• **Data in this exercise**
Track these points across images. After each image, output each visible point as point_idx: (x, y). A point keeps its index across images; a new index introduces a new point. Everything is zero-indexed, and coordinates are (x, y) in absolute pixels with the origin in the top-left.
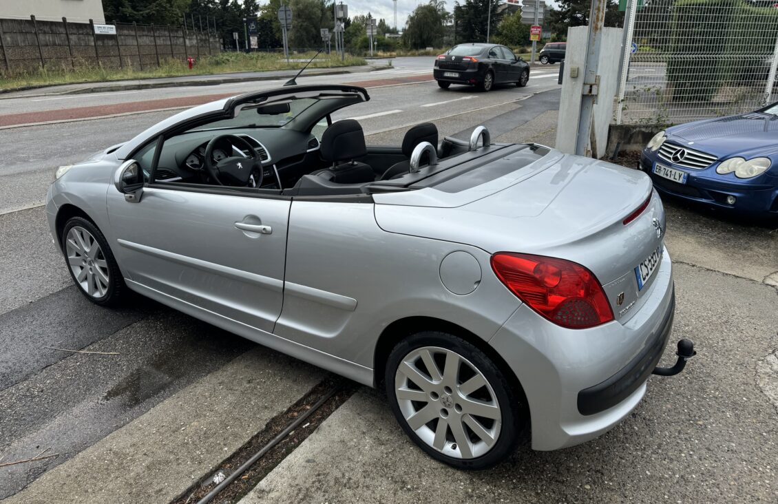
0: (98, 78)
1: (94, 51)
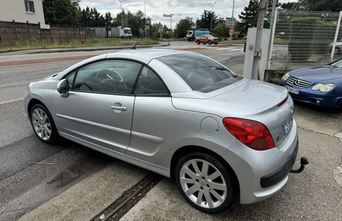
0: (42, 47)
1: (40, 36)
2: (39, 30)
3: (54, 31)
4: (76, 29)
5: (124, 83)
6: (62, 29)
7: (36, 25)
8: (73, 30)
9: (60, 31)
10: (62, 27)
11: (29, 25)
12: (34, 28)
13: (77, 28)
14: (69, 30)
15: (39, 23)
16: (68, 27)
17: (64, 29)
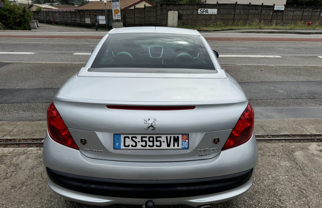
2: (272, 12)
3: (287, 13)
4: (316, 10)
5: (163, 61)
6: (298, 10)
7: (271, 6)
8: (312, 11)
9: (294, 13)
10: (299, 8)
11: (263, 7)
12: (267, 10)
13: (318, 10)
14: (306, 11)
15: (274, 5)
16: (307, 8)
17: (301, 10)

• **Activity**
Lay out all the rows above as a numbered list, leaving out blank lines and the pictures.

• **Expected output**
1. Track these points across images. After each image, output each visible point as point_idx: (x, y). A point keeps its index across images; a new index introduces a new point. Everything is zero-indexed, and coordinates are (x, y) in absolute pixels with the origin in the top-left.
2. 0: (98, 78)
3. 1: (94, 51)
4. 0: (42, 47)
5. 1: (40, 36)
6. 2: (39, 30)
7. 3: (54, 31)
8. 4: (76, 29)
9. 5: (124, 83)
10. 6: (62, 29)
11. 7: (36, 25)
12. 8: (73, 30)
13. 9: (60, 31)
14. 10: (62, 27)
15. 11: (29, 25)
16. 12: (34, 28)
17. 13: (77, 28)
18. 14: (69, 30)
19. 15: (39, 23)
20. 16: (68, 27)
21. 17: (64, 29)
22. 2: (272, 12)
23. 3: (287, 13)
24. 4: (316, 10)
25. 5: (163, 61)
26. 6: (298, 10)
27. 7: (271, 6)
28. 8: (312, 11)
29. 9: (294, 13)
30. 10: (299, 8)
31. 11: (263, 7)
32. 12: (267, 10)
33. 13: (318, 10)
34. 14: (306, 11)
35. 15: (274, 5)
36. 16: (307, 8)
37. 17: (301, 10)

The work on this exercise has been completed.